====== Texto para análise ======

Representação computacional de qualquer objeto, incluindo construções e empreendimentos, conceito ganha impulso com o avanço da metodologia BIM e pode ser útil no monitoramento e manutenção de pontes, viadutos e arenas esportivas

Publicado em: 01/11/2022

Texto: Eric Cozza

foto de uma pessoa segurando uma espátula e uma tabua com argamassa líquida em cima
Projetista poderá agregar funções além do projeto, operando como guardião das informações técnicas, do monitoramento e da manutenção preditiva, cuidando da obra durante todo o ciclo de vida da construção. (Imagem: Shutterstock)

Você já ouviu falar em gêmeo digital? Trata-se de uma representação virtual, computacional, de um ambiente ou de um ativo físico, que pode ser, por exemplo, um carro, uma ponte ou um prédio.

A partir da utilização da metodologia BIM na concepção do projeto, associada a recursos de IOT (sigla para internet of things ou internet das coisas), o conceito de gêmeo digital pode revolucionar, por exemplo, o monitoramento de pontes, viadutos, arenas esportivas e diferentes tipos de edificações.

A partir de dados obtidos por sensores, é possível monitorar e garantir a segurança de elementos estruturais durante toda a vida útil da obra, além de estimar a necessidade de manutenção e detectar eventuais acidentes e até fenômenos meteorológicos que coloquem os usuários em risco.

====== Dados da tarefa ======

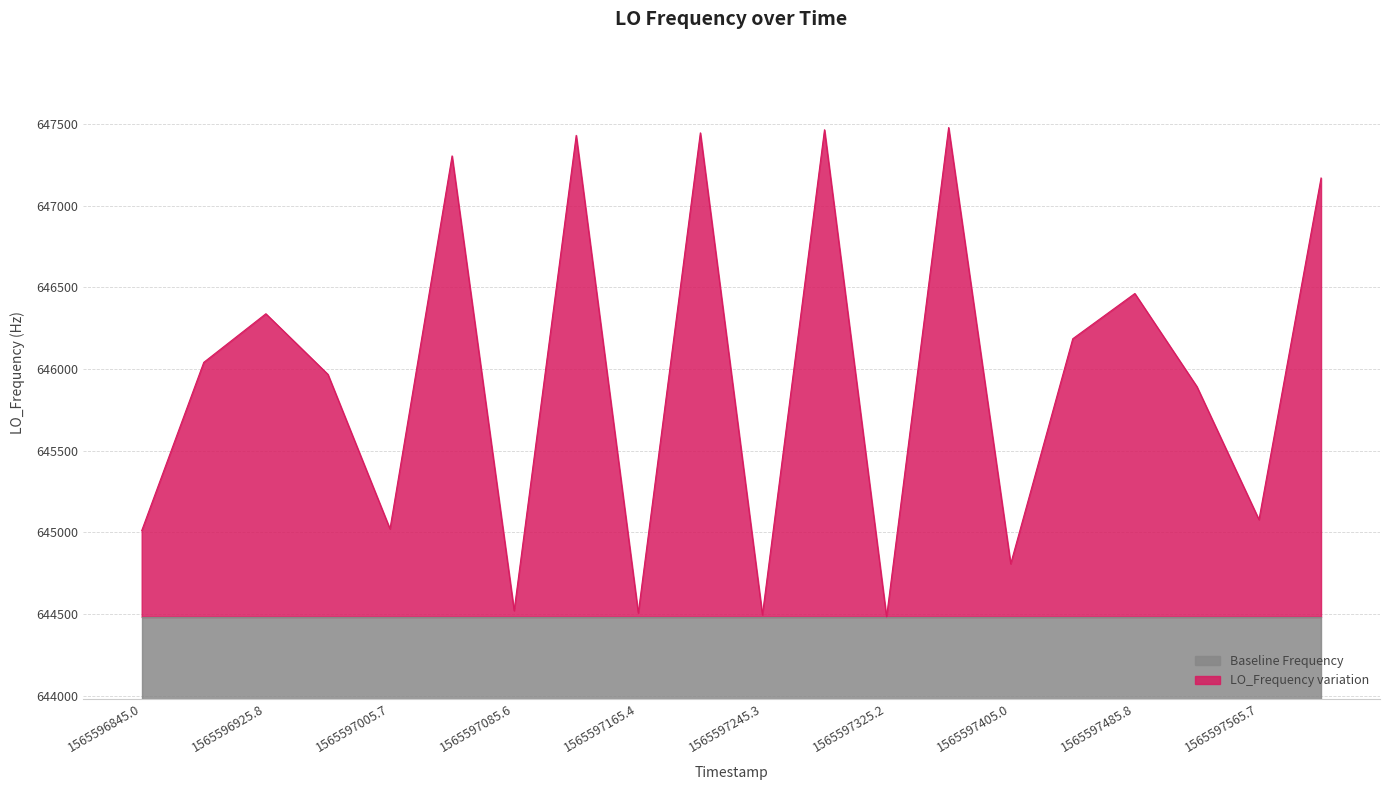

Does the chart display data point markers on the line(s)?

No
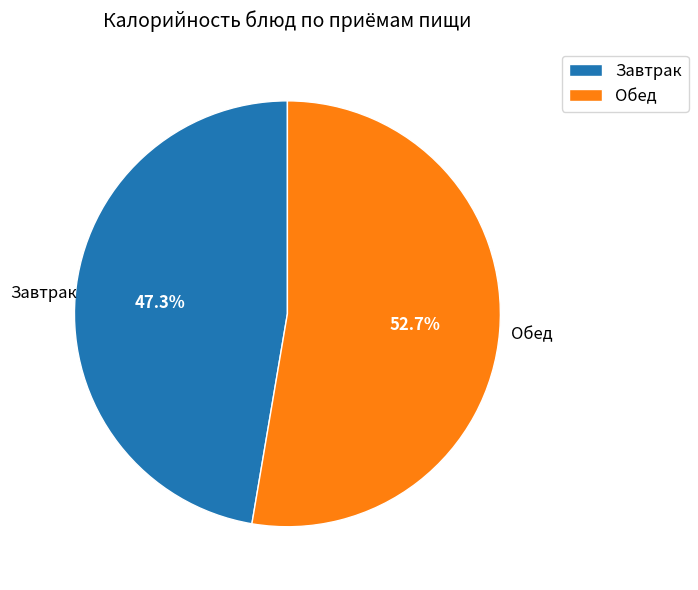

To the nearest percent, what portion does Обед represent?

53%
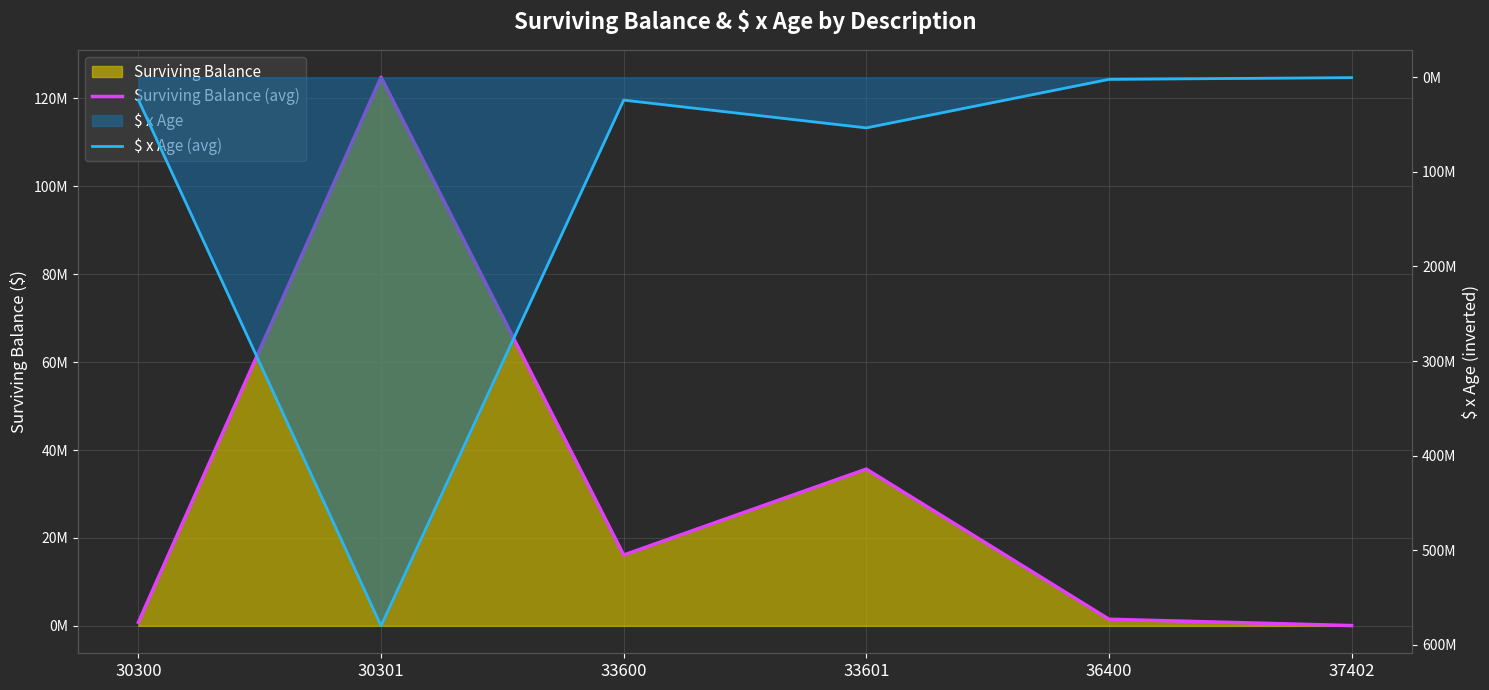

What value does the $ x Age (line) series have at 30300?

-24037982.0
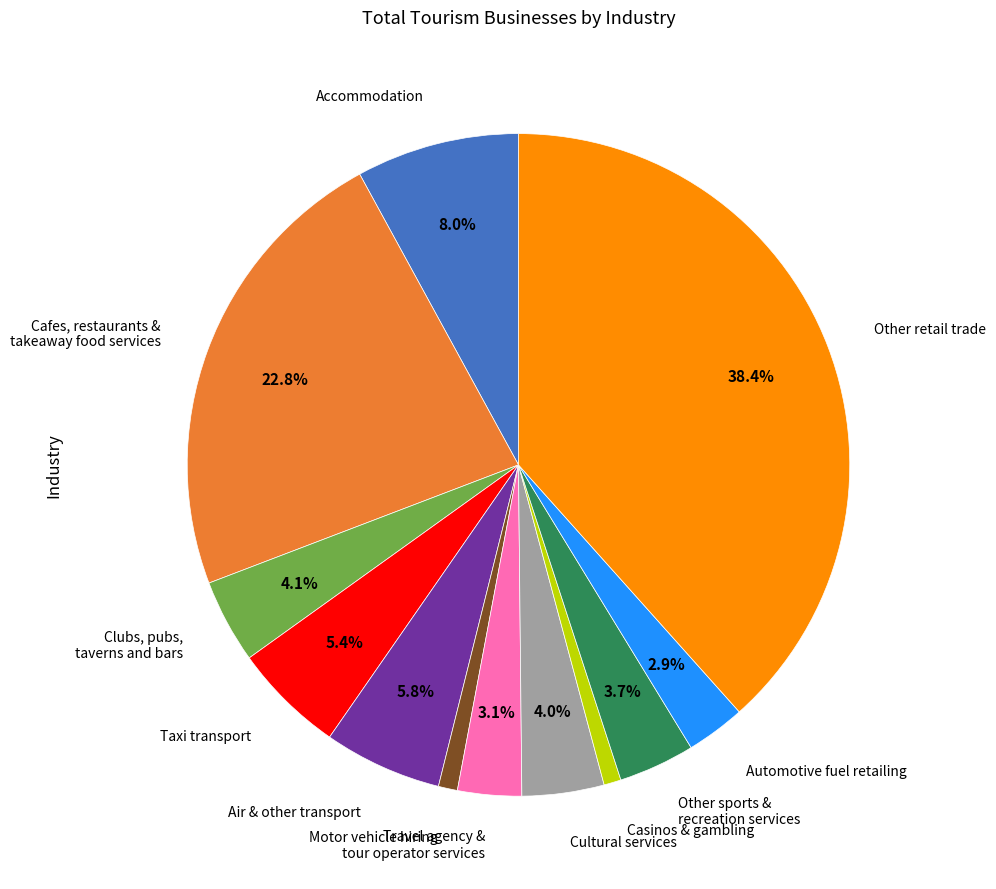

Is there any slice that represents more than half of the pie?

No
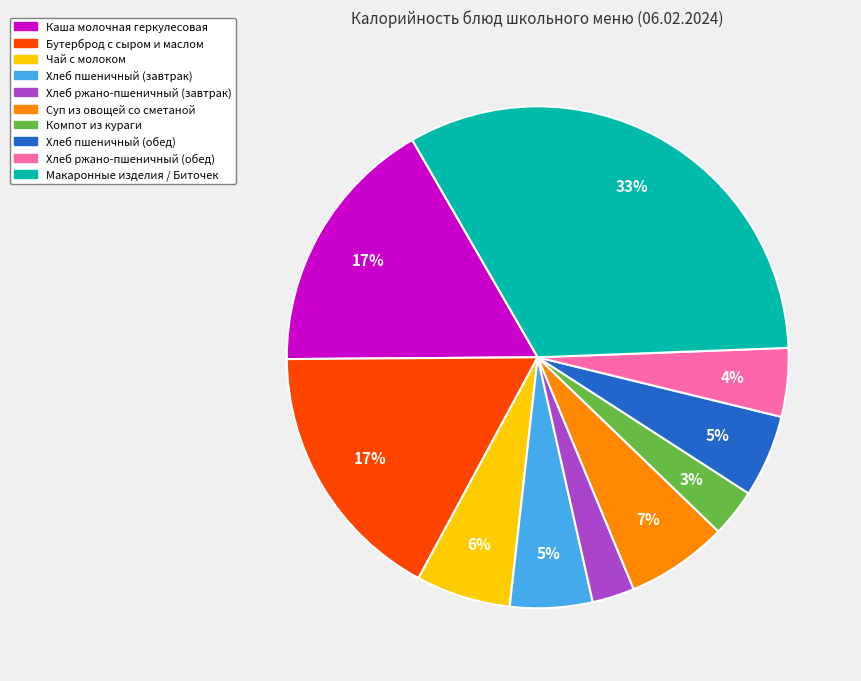

To the nearest percent, what is the difference between the Чай с молоком and Хлеб ржано-пшеничный (завтрак) slice percentages?

3%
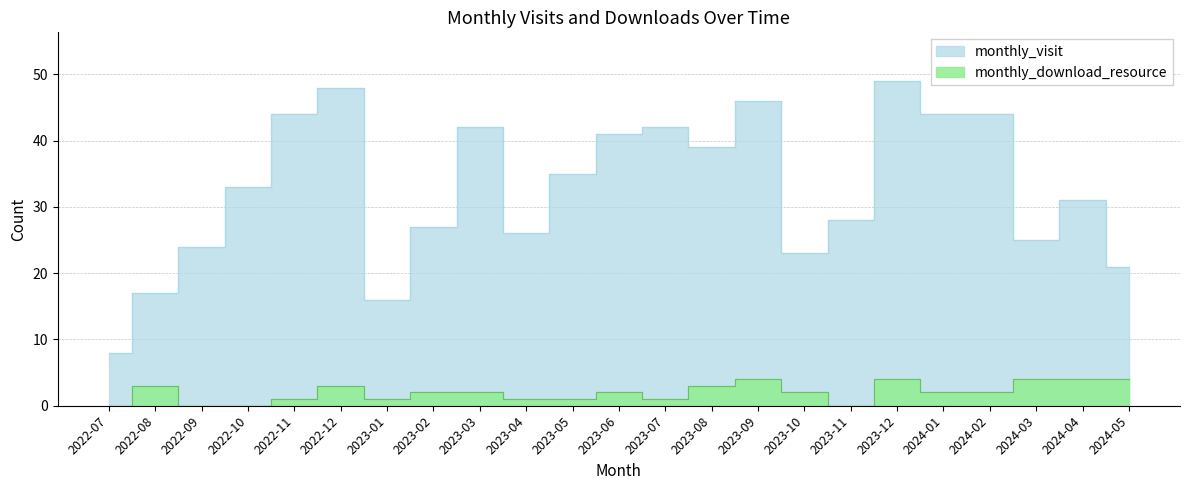

At which category is the sum across all series the highest?

2023-12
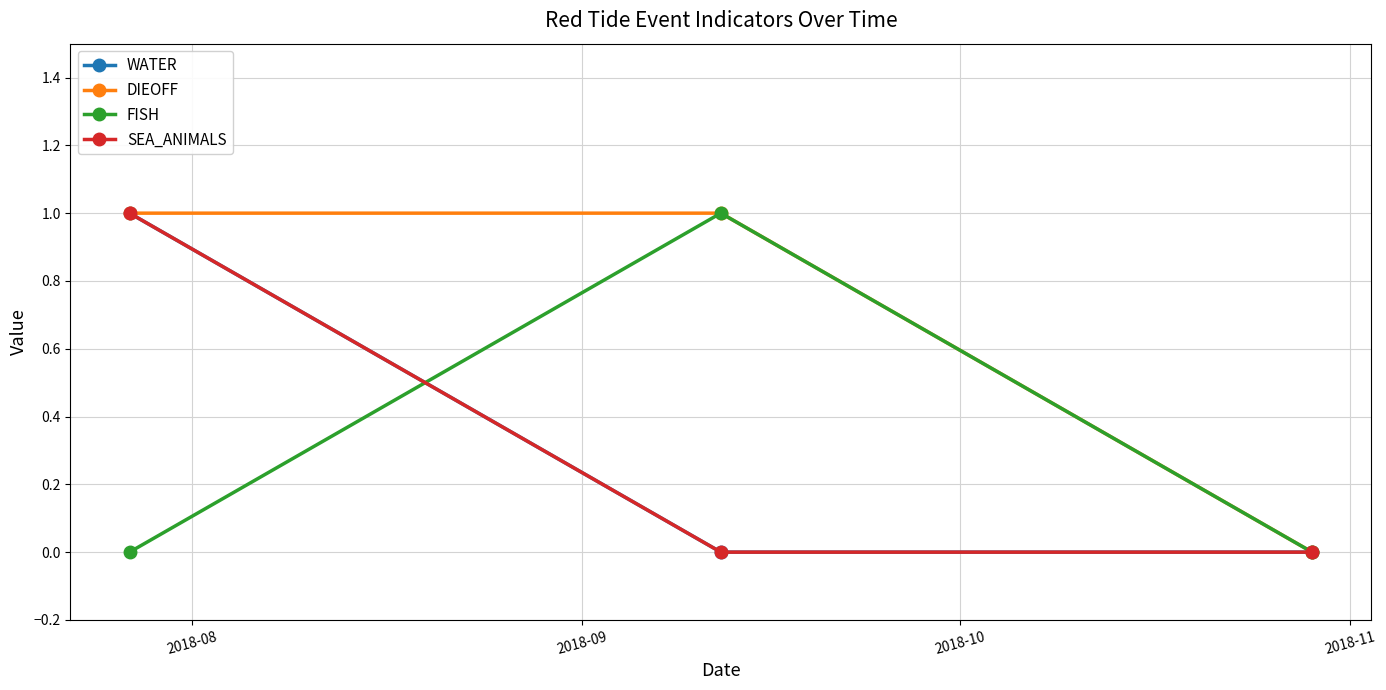

Does the chart have visible grid lines?

Yes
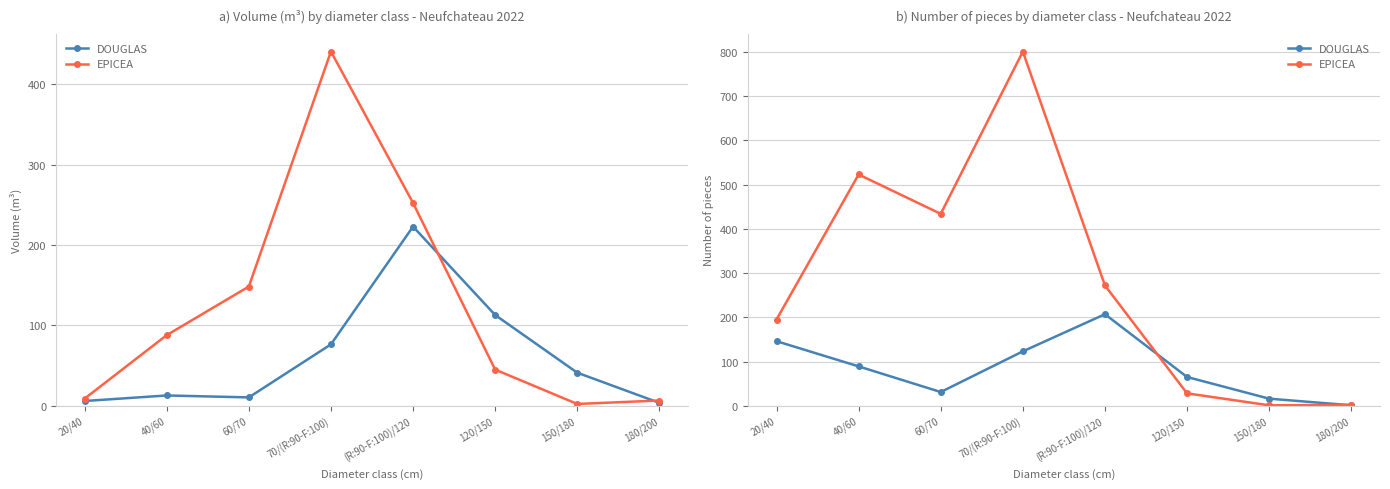

How many times do EPICEA and DOUGLAS cross each other?

2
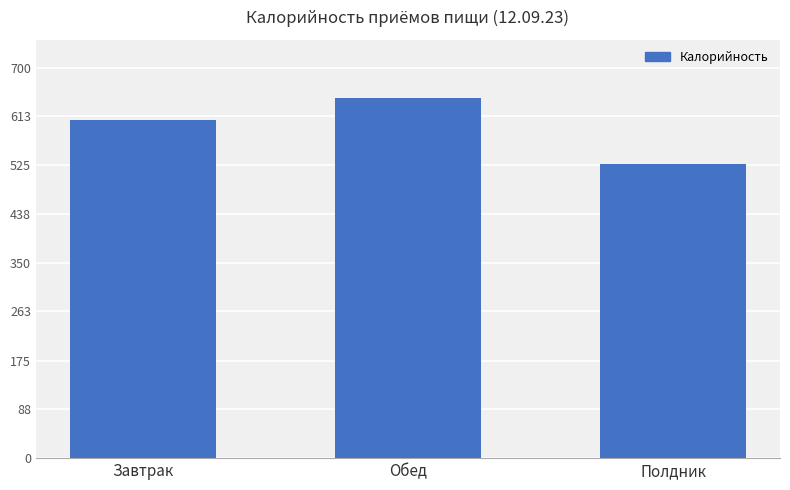

What is the value of the 2nd bar from the left?

646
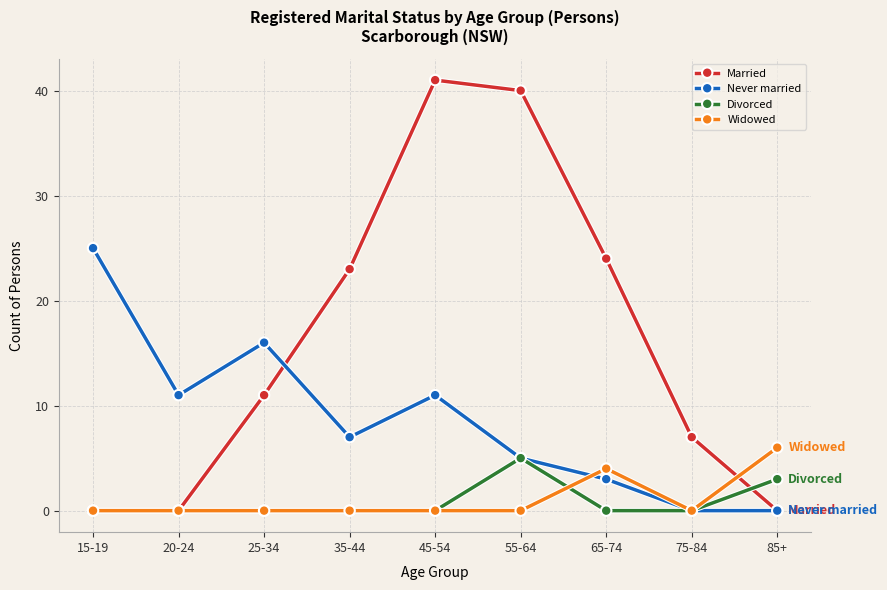

True or false: Widowed has a value of 0 at 25-34.

True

======

**Explore o material:**
1) Diga se cada afirmação a seguir está de acordo com o texto sobre gêmeos digitais, respondendo sim ou não e citando as palavras do texto que decidem a questão: (a) o gêmeo digital é uma representação virtual de um ambiente ou de um ativo físico; (b) o texto foi publicado em 2021; (c) os dados usados no monitoramento das estruturas são obtidos por sensores.
2) Reproduza todas as linhas do Bloco 1, sem alterar nada e deixando as imagens de fora.

**Respostas da atividade:**
1)
(a) Sim: "Trata-se de uma representação virtual, computacional, de um ambiente ou de um ativo físico".
(b) Não: "Publicado em: 01/11/2022".
(c) Sim: "A partir de dados obtidos por sensores, é possível monitorar e garantir a segurança de elementos estruturais".

2)
Does the chart display data point markers on the line(s)?

No

To the nearest percent, what portion does Обед represent?

53%

What value does the $ x Age (line) series have at 30300?

-24037982.0

Is there any slice that represents more than half of the pie?

No

To the nearest percent, what is the difference between the Чай с молоком and Хлеб ржано-пшеничный (завтрак) slice percentages?

3%

At which category is the sum across all series the highest?

2023-12

Does the chart have visible grid lines?

Yes

How many times do EPICEA and DOUGLAS cross each other?

2

What is the value of the 2nd bar from the left?

646

True or false: Widowed has a value of 0 at 25-34.

True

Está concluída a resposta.